Old Photos of KRLD-TV From the
Charley Dobkins Collection
KRLD-TV engineer Charley Dobkins recently sent me these pictures. There are six or eight
people I recognize in these pictures, but of course these pictures were taken long before I
met any of them.
Just a reminder: Click the "thumbnail" pictures to enlarge them.
Dig that fancy Master Control
switcher! It looks like a "handwriting analysis" machine at the State Fair! The film chain controls
are on the right, and the two racks on the left are for utility monitors. Charley Dobkins is on the right,
and the man on the left might be Royce Jones.
Left to right: H. H. Whittenburg,
Charley Dobkins, Gene Pasalek, Leroy May, and Richard Bauer.
The studio crew in "hurry up and wait" mode. The
man on the left is unidentified, but the man on the right is Al Montez.
It was casual day in the videotape room.
Here we see Gene Dimock and director Bernie Deford.
Ken Hunter and Marvin Reynolds in the studio,
with an old black-and-white camera.
Charley says this is the view from the control
room, looking into Studio A. But I thought the Studio A control room had always been on the
second floor.
Updated 7/27/2006:
Fox 4's Ron Dowd offered an explanation yesterday, when I showed him these pictures. Before the
building was expanded in 1963, Studio A and its control room were on the ground floor. After the
building expansion, Studio A became the front lobby and reception area, while the control room became the
General Manager's office. That explains why both of those rooms were so huge.
Ben Molina and Tony Garrett.
Richard Bauer at the controls of the VR-1000.
Jim Birdsong in the
KRLD radio control room.
Another view of the radio
control room. There is a Magnecorder in the upper right, sitting on a shelf.
I've worked with Magnecorders before, back in the early 1970s, and I found them to be
barely adequate for the task of recording and playing back taped programs. Too bad eBay wasn't around
back then, because the Magnecorders I knew were not quite old enough for a museum, but too old to be of any
value, except in the most frugal radio stations in the most insignificant cities.
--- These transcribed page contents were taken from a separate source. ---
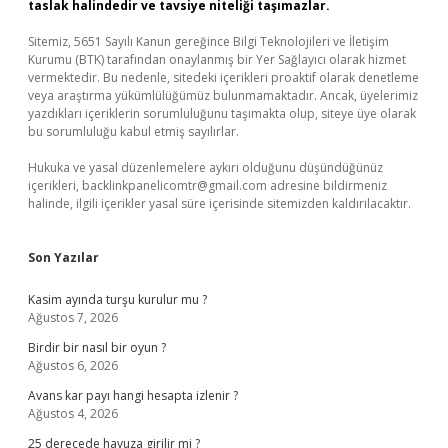
taslak halindedir ve tavsiye niteliği taşımazlar.
Sitemiz, 5651 Sayılı Kanun gereğince Bilgi Teknolojileri ve İletişim
Kurumu (BTK) tarafından onaylanmış bir Yer Sağlayıcı olarak hizmet
vermektedir. Bu nedenle, sitedeki içerikleri proaktif olarak denetleme
veya araştırma yükümlülüğümüz bulunmamaktadır. Ancak, üyelerimiz
yazdıkları içeriklerin sorumluluğunu taşımakta olup, siteye üye olarak
bu sorumluluğu kabul etmiş sayılırlar.
Hukuka ve yasal düzenlemelere aykırı olduğunu düşündüğünüz
içerikleri,
backlinkpanelicomtr@gmail.com
adresine bildirmeniz
halinde, ilgili içerikler yasal süre içerisinde sitemizden kaldırılacaktır.
Son Yazılar
Kasim ayında turşu kurulur mu ?
Ağustos 7, 2026
Birdir bir nasıl bir oyun ?
Ağustos 6, 2026
Avans kar payı hangi hesapta izlenir ?
Ağustos 4, 2026
25 derecede havuza girilir mi ?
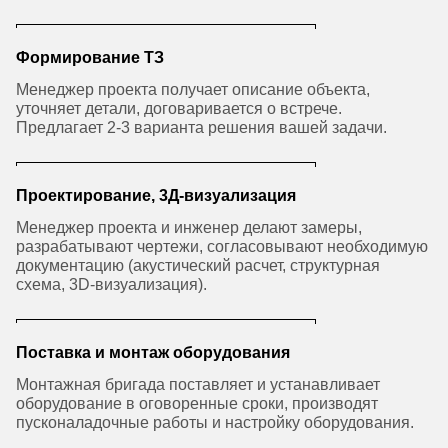
Формирование ТЗ
Менеджер проекта получает описание объекта,
уточняет детали, договаривается о встрече.
Предлагает 2-3 варианта решения вашей задачи.
Проектирование, 3Д-визуализация
Менеджер проекта и инженер делают замеры,
разрабатывают чертежи, согласовывают необходимую
документацию (акустический расчет, структурная
схема, 3D-визуализация).
Поставка и монтаж оборудования
Монтажная бригада поставляет и устанавливает
оборудование в оговоренные сроки, производят
пусконаладочные работы и настройку оборудования.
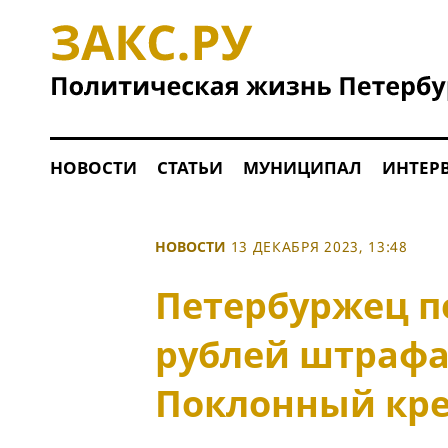
НОВОСТИ
СТАТЬИ
МУНИЦИПАЛ
ИНТЕР
НОВОСТИ
13 ДЕКАБРЯ 2023, 13:48
Петербуржец п
рублей штрафа
Поклонный кре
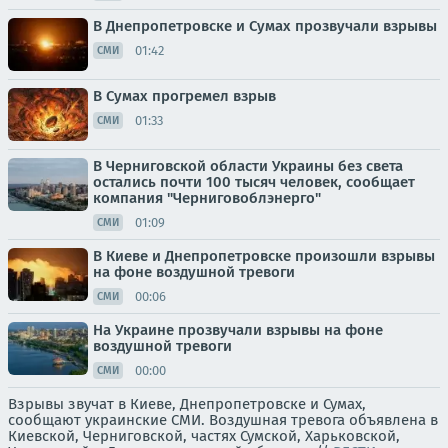
В Днепропетровске и Сумах прозвучали взрывы
01:42
СМИ
В Сумах прогремел взрыв
01:33
СМИ
В Черниговской области Украины без света
остались почти 100 тысяч человек, сообщает
компания "Черниговоблэнерго"
01:09
СМИ
В Киеве и Днепропетровске произошли взрывы
на фоне воздушной тревоги
00:06
СМИ
На Украине прозвучали взрывы на фоне
воздушной тревоги
00:00
СМИ
Взрывы звучат в Киеве, Днепропетровске и Сумах,
сообщают украинские СМИ. Воздушная тревога объявлена в
Киевской, Черниговской, частях Сумской, Харьковской,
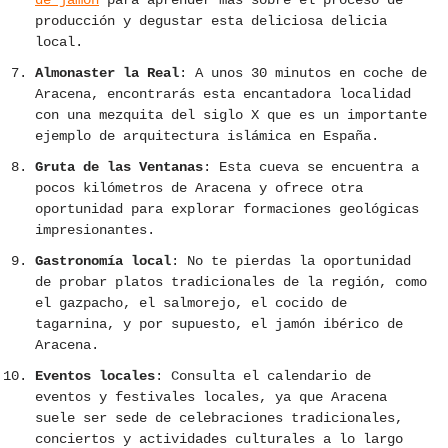
de jamón
para aprender más sobre el proceso de
producción y degustar esta deliciosa delicia
local.
Almonaster la Real
: A unos 30 minutos en coche de
Aracena, encontrarás esta encantadora localidad
con una mezquita del siglo X que es un importante
ejemplo de arquitectura islámica en España.
Gruta de las Ventanas
: Esta cueva se encuentra a
pocos kilómetros de Aracena y ofrece otra
oportunidad para explorar formaciones geológicas
impresionantes.
Gastronomía local
: No te pierdas la oportunidad
de probar platos tradicionales de la región, como
el gazpacho, el salmorejo, el cocido de
tagarnina, y por supuesto, el jamón ibérico de
Aracena.
Eventos locales
: Consulta el calendario de
eventos y festivales locales, ya que Aracena
suele ser sede de celebraciones tradicionales,
conciertos y actividades culturales a lo largo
And that's exactly
where I worked.
Otto Nilson in the radio
control room.
Tony Garrett prepares for a newscast.
Notice the film projector, the rotary-dial phone, the ashtray, the 6½ ounce Coke bottle,
the manual typewriter, and the Brylcreem.
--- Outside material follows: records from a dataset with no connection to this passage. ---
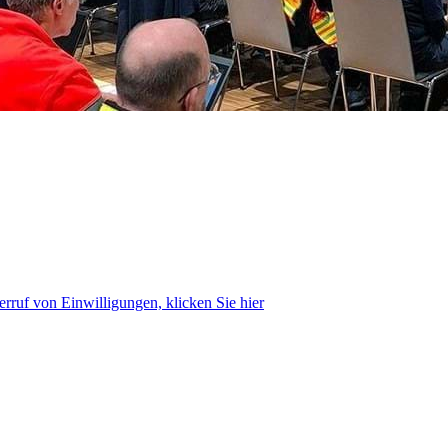
rruf von Einwilligungen, klicken Sie hier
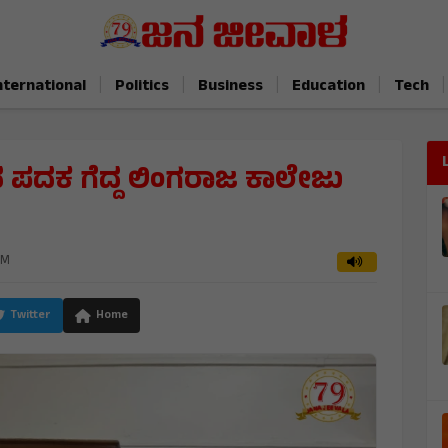
|
|
|
|
|
nternational
Politics
Business
Education
Tech
ಚಿನ ಪದಕ ಗೆದ್ದ ಲಿಂಗರಾಜ ಕಾಲೇಜು
PM
Twitter
Home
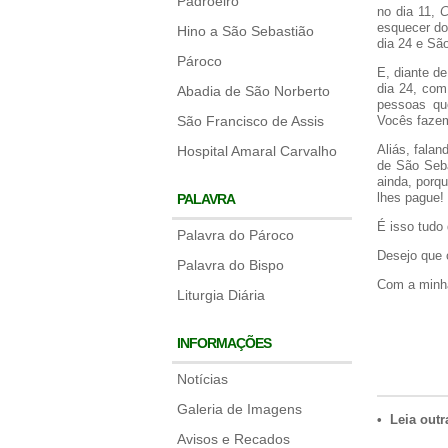
Padroeiro
no dia 11,
C
esquecer do
Hino a São Sebastião
dia 24 e São
Pároco
E, diante d
dia 24, com
Abadia de São Norberto
pessoas qu
São Francisco de Assis
Vocês fazem
Aliás, fala
Hospital Amaral Carvalho
de São Seba
ainda, porq
lhes pague!
PALAVRA
É isso tudo
Palavra do Pároco
Desejo que 
Palavra do Bispo
Com a minh
Liturgia Diária
INFORMAÇÕES
Notícias
Galeria de Imagens
• Leia outr
Avisos e Recados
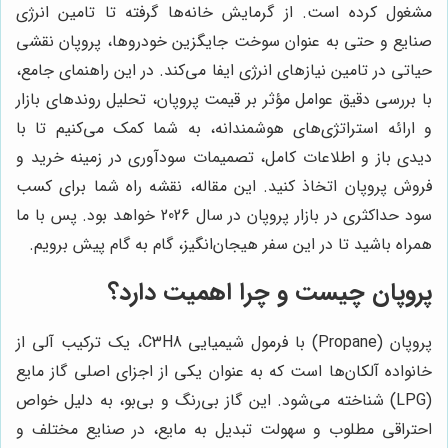
مشغول کرده است. از گرمایش خانه‌ها گرفته تا تامین انرژی
صنایع و حتی به عنوان سوخت جایگزین خودروها، پروپان نقشی
حیاتی در تامین نیازهای انرژی ایفا می‌کند. در این راهنمای جامع،
با بررسی دقیق عوامل مؤثر بر قیمت پروپان، تحلیل روندهای بازار
و ارائه استراتژی‌های هوشمندانه، به شما کمک می‌کنیم تا با
دیدی باز و اطلاعات کامل، تصمیمات سودآوری در زمینه خرید و
فروش پروپان اتخاذ کنید. این مقاله، نقشه راه شما برای کسب
سود حداکثری در بازار پروپان در سال 2026 خواهد بود. پس با ما
همراه باشید تا در این سفر هیجان‌انگیز، گام به گام پیش برویم.
پروپان چیست و چرا اهمیت دارد؟
پروپان (Propane) با فرمول شیمیایی C3H8، یک ترکیب آلی از
خانواده آلکان‌ها است که به عنوان یکی از اجزای اصلی گاز مایع
(LPG) شناخته می‌شود. این گاز بی‌رنگ و بی‌بو، به دلیل خواص
احتراقی مطلوب و سهولت تبدیل به مایع، در صنایع مختلف و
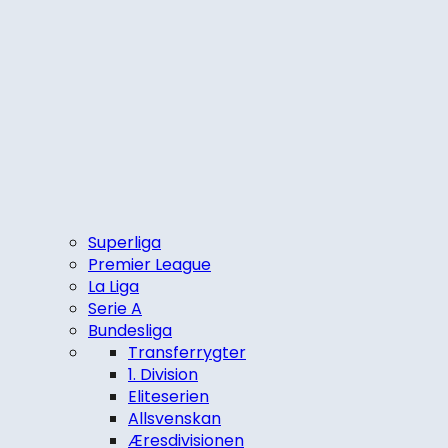
Superliga
Premier League
La Liga
Serie A
Bundesliga
Transferrygter
1. Division
Eliteserien
Allsvenskan
Æresdivisionen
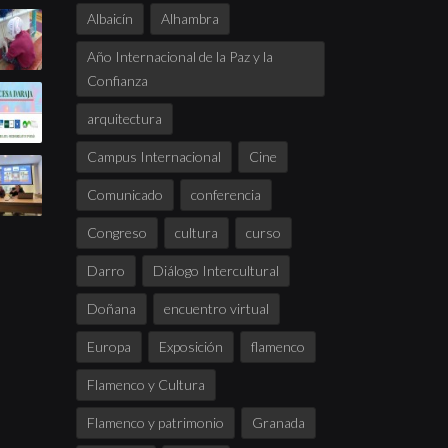
Albaicín
Alhambra
Año Internacional de la Paz y la
Confianza
arquitectura
Campus Internacional
Cine
Comunicado
conferencia
Congreso
cultura
curso
Darro
Diálogo Intercultural
Doñana
encuentro virtual
Europa
Exposición
flamenco
Flamenco y Cultura
Flamenco y patrimonio
Granada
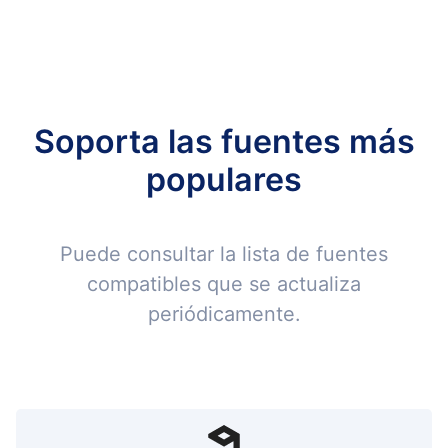
Soporta las fuentes más
populares
Puede consultar la lista de fuentes
compatibles que se actualiza
periódicamente.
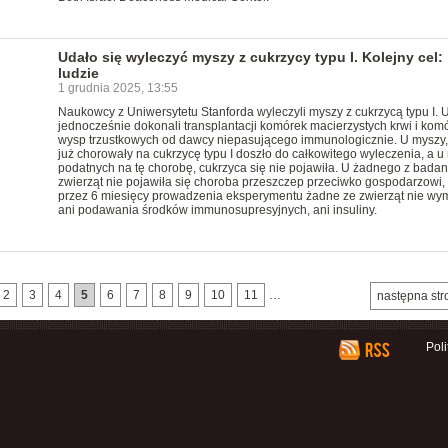
Udało się wyleczyć myszy z cukrzycy typu I. Kolejny cel:
ludzie
1 grudnia 2025, 13:55
Naukowcy z Uniwersytetu Stanforda wyleczyli myszy z cukrzycą typu I. 
jednocześnie dokonali transplantacji komórek macierzystych krwi i kom
wysp trzustkowych od dawcy niepasującego immunologicznie. U myszy,
już chorowały na cukrzycę typu I doszło do całkowitego wyleczenia, a u
podatnych na tę chorobę, cukrzyca się nie pojawiła. U żadnego z bada
zwierząt nie pojawiła się choroba przeszczep przeciwko gospodarzowi,
przez 6 miesięcy prowadzenia eksperymentu żadne ze zwierząt nie wy
ani podawania środków immunosupresyjnych, ani insuliny.
2
3
4
5
6
7
8
9
10
11
…
następna str
Pol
Al Montez, Richard Kelly, Jack Harrison and
Jim Underwood in the KRLD-TV studio.
Richard Kelly (holding a cigarette) and
Jack Harrison.
Jack Harrison announcing, with the
photographer's reflection in the window.
A crew of seven (plus the photographer
who took this picture, I assume) arrives for a Sunday morning church remote. By 1982, these remotes were
done by a two- or three-person crew; one to run the camera and the other to set up a signal from the church back to the
studio, and (sometimes) a third person at the studio to run a camera for the sign language interpreter. By
about 1990 the church remotes were completely eliminated.